Truman Jones

No. 56 – Tennessee Titans
- Position: Linebacker
- Roster status: Active

Personal information
- Born: May 13, 2000 (age 26) Boston, Massachusetts, U.S.
- Listed height: 6 ft 3 in (1.91 m)
- Listed weight: 255 lb (116 kg)

Career information
- High school: Westminster (Atlanta, Georgia)
- College: Harvard (2018–2022)
- NFL draft: 2023: undrafted

Career history
- Kansas City Chiefs (2023–2024)*; New England Patriots (2024–2025); Tennessee Titans (2025–present);
- * Offseason or practice squad member only

Awards and highlights
- Super Bowl champion (LVIII); Ivy League Defensive Player of the Year (2023); First team All-Ivy League (2022);

Career NFL statistics as of 2025
- Total tackles: 13
- Sacks: 1.5
- Pass deflections: 1
- Stats at Pro Football Reference

= Truman Jones =

American football player (born 2000)

Truman Lamar Jones (born May 13, 2000) is an American professional football linebacker for the Tennessee Titans of the National Football League (NFL). After four seasons of college football with the Harvard Crimson, Jones went undrafted in the 2023 NFL draft.

==Early life==
Jones grew up in Atlanta, Georgia. He is the son of Archie L. Jones, Jr., an investor and lecturer at Harvard Business School, from which he graduated in 1998. Jones has two brothers. He attended The Westminster Schools for high school, where he was a three-year starter and captain of both the football and the lacrosse teams.

==College career==
In 2018, Jones began his collegiate career as a defensive end with the Harvard Crimson, seeing three games as a true freshman. At the start of the 2019 season, Jones was moved to defensive end by the coaching staff. In his new position, he recorded 23 total tackles and ranked second in the Ivy League for sacks with 6.5. Jones did not play in 2020, as Ivy League competition halted amid the COVID-19 pandemic. In 2021, Jones suited up in all 10 games for the Crimson, registering 25 tackles. His senior year, Jones was named the 148th captain of the Harvard Crimson football team.

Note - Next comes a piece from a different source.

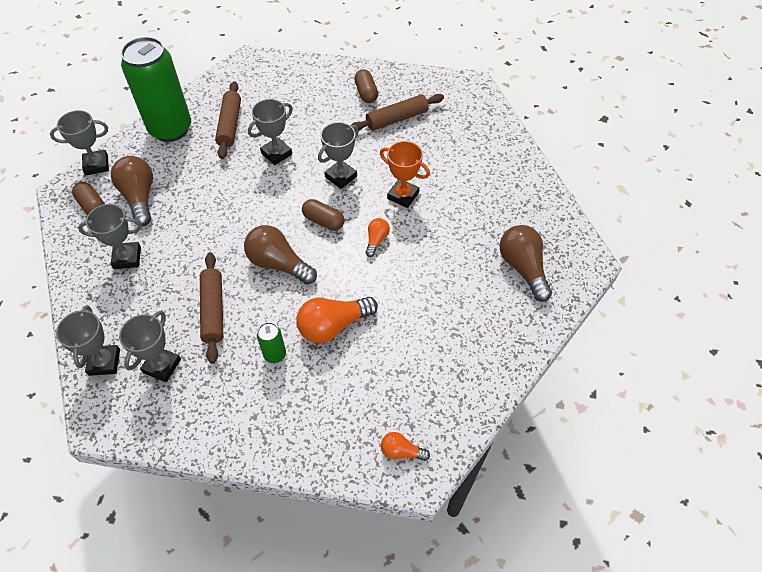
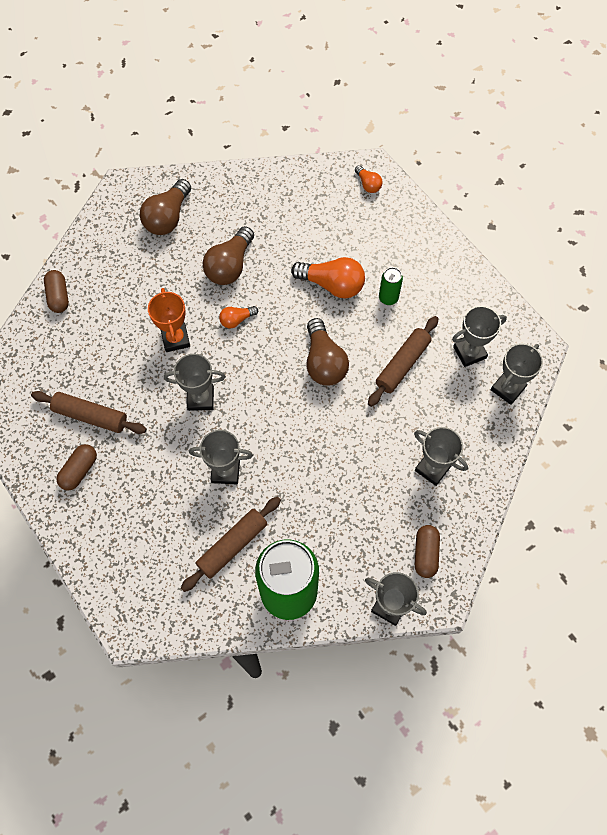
camera: 135 degrees left, 10 degrees up
(139, 197) = (378, 527): brown light bulb -> brown light bulb (230, 266)
(323, 221) = (256, 369): brown capsule -> brown capsule (59, 296)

In 2022 as captain, he put up a career high of 40 tackles, with six sacks, three blocked kicks, and a forced fumble. That year, Jones earned numerous honors. He was named unanimously to the first team All-Ivy League and was awarded the Bulger Lowe Award, given to the best defensive player in New England. The Bulger Lowe, named after former NFL player Bulger Lowe, is the nation's second-oldest award in college football, after only the Heisman Trophy. Jones was also named Ivy League Defensive Player of the Year and an Academic All-Ivy recognition. He earned invitation to play in the 2023 Hula Bowl, the nation's top annual college football all-star game.

In December 2022, Jones graduated from Harvard with a degree in biomedical engineering with a plan to attend medical school after his playing career.

==Professional career==

Pre-draft measurables
| Height | Weight | Arm length | Hand span | Wingspan | 40-yard dash | 10-yard split | 20-yard split | 20-yard shuttle | Three-cone drill | Vertical jump | Broad jump | Bench press |
| 6 ft 3+1⁄4 in (1.91 m) | 250 lb (113 kg) | 33+1⁄2 in (0.85 m) | 10+1⁄4 in (0.26 m) | 6 ft 9+3⁄8 in (2.07 m) | 4.68 s | 1.61 s | 2.68 s | 4.38 s | 7.30 s | 37.0 in (0.94 m) | 10 ft 2 in (3.10 m) | 17 reps |
All values from Pro Day

===Kansas City Chiefs===
Shortly after his graduation, Jones declared for the 2023 NFL draft but went undrafted after being projected a 6th-7th round pick. After the conclusion of the draft, he was signed by the Kansas City Chiefs to a three-year, $2.7 million contact. He was waived on August 27, 2024. He was resigned to the practice squad the next day. Jones was later released from the practice squad on November 26.

===New England Patriots===
Jones signed to the practice squad of the New England Patriots on December 3, 2024. On January 4, 2025, prior to the team's Week 18 season finale, Jones was signed off the practice squad to the active roster.

On August 26, 2025, Jones was released by the Patriots as part of final roster cuts. He joined the practice squad the next day. He was elevated from the practice squad to the active roster for their Week 6 matchup against the New Orleans Saints.

=== Tennessee Titans ===
On October 27, 2025, the Tennessee Titans signed Jones to their 53-man roster.